Task to carry out —
Please reproduce the rows below word for word, leaving out the pictures.

Collected data —
>>>

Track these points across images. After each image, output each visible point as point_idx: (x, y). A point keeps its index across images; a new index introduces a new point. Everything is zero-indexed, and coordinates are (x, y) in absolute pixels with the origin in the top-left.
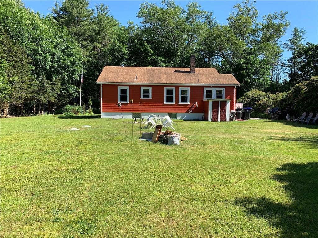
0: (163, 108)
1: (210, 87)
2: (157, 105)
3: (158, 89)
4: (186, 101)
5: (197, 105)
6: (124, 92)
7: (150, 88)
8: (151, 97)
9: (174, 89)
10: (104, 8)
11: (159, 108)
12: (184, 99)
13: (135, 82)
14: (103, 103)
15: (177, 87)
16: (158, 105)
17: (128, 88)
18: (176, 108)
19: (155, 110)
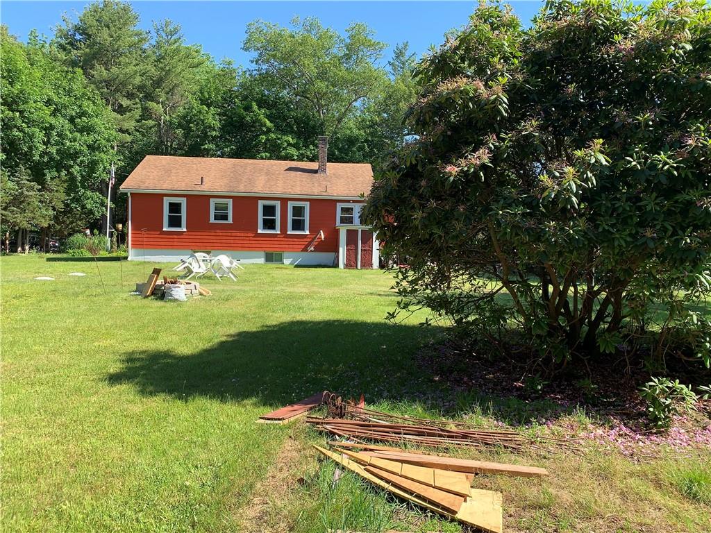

<<<

Answer to the exercise —
Track these points across images. After each image, output each visible point as point_idx: (x, y). A point keeps its index across images; a new index introduces a new point. Everything is zero-indexed, and coordinates are (x, y) in absolute pixels with the origin in the top-left.
0: (163, 108)
1: (210, 87)
2: (157, 105)
3: (158, 89)
4: (186, 101)
5: (197, 105)
6: (124, 92)
7: (150, 88)
8: (151, 97)
9: (174, 89)
10: (104, 8)
11: (159, 108)
12: (184, 99)
13: (135, 82)
14: (103, 103)
15: (177, 87)
16: (158, 105)
17: (128, 88)
18: (176, 108)
19: (155, 110)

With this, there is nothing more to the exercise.